Henry Curtis Beardslee Sr. (July 2, 1807 – December 21, 1884) was an American physician, botanist, and state legislator. He was the father of botanist Henry Curtis Beardslee.
Beardslee, son of Dr. Gideon and Sarah Ann (Curtiss) Beardslee, was born in that part of Huntington which is since 1823 the town of Monroe, Conn., July 2, 1807. His father died in 1826. He graduated from Yale College in 1826 and in May, 1827, he began the study of medicine in New Haven, graduating at the Medical Institution in 1829. He shortly after opened an office in Montville, Conn., and soon had an extensive but laborious country practice. He was elected to the Connecticut State Legislature in 1844.

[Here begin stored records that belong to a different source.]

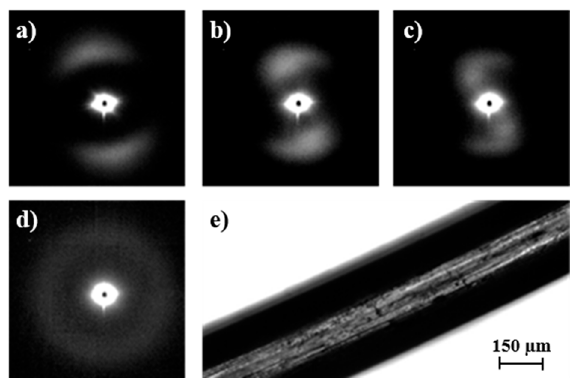
Figure 14. SAXS patterns taken at representative temperatures of 25 °C ( a ); 102 °C ( b ) and 112 °C ( c ) during a heating run at 10 °C/min of a PDO suture previously degraded in a pH 7 hydrolytic medium for 36 days. The pattern obtained at room temperature after cooling (10 °C/min) and the optical micrograph of the degraded suture are shown in ( d , e ), respectively.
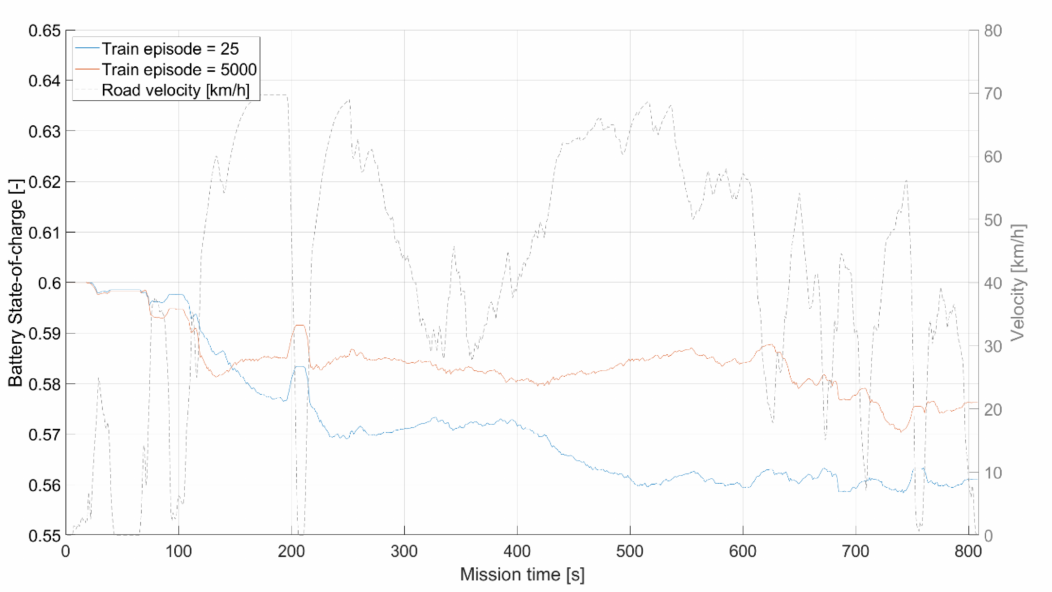
Figure 13. Battery SoC over CLUST1 evaluated throughout the first saved and last training episodes.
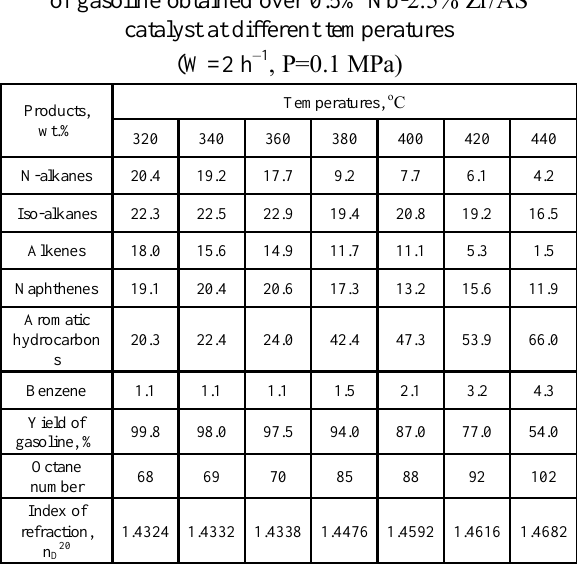
Table 9. Content of product, yield, and octane number of gasoline obtained over 0.5% Nb-2.5% Zr/АS catalyst at different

In May, 1845, he removed to Painesville, Ohio, where he devoted himself for the rest of his life to his profession, becoming especially skillful and successful in the more difficult surgical operations. The most laborious portion of Dr. Beardslee's professional life was from 1863 to 1865, when as examining surgeon for his Congressional district he examined upwards of 12,000 candidates for military service in the American Civil War. His health failed in 1882, and the last three years were years of great and increasing weakness. Outside of his profession he was especially interested in botany, and has left an unpublished catalogue of the plants of Ohio, compiled for the use of the Geological survey. He died in Painesville, December 21, 1884, in his 78th year.
He married in the spring of 1833 Harriet Hawley, of Monroe, by whom he had three daughters and two sons. She died July 8, 1860, and in November, 1861, he married Clementine M. Carrier, of Enfield, N. H. She survived him with her three sons, and a daughter and a son by his first marriage.
This article incorporates public domain material from the 1885 Yale Obituary Record.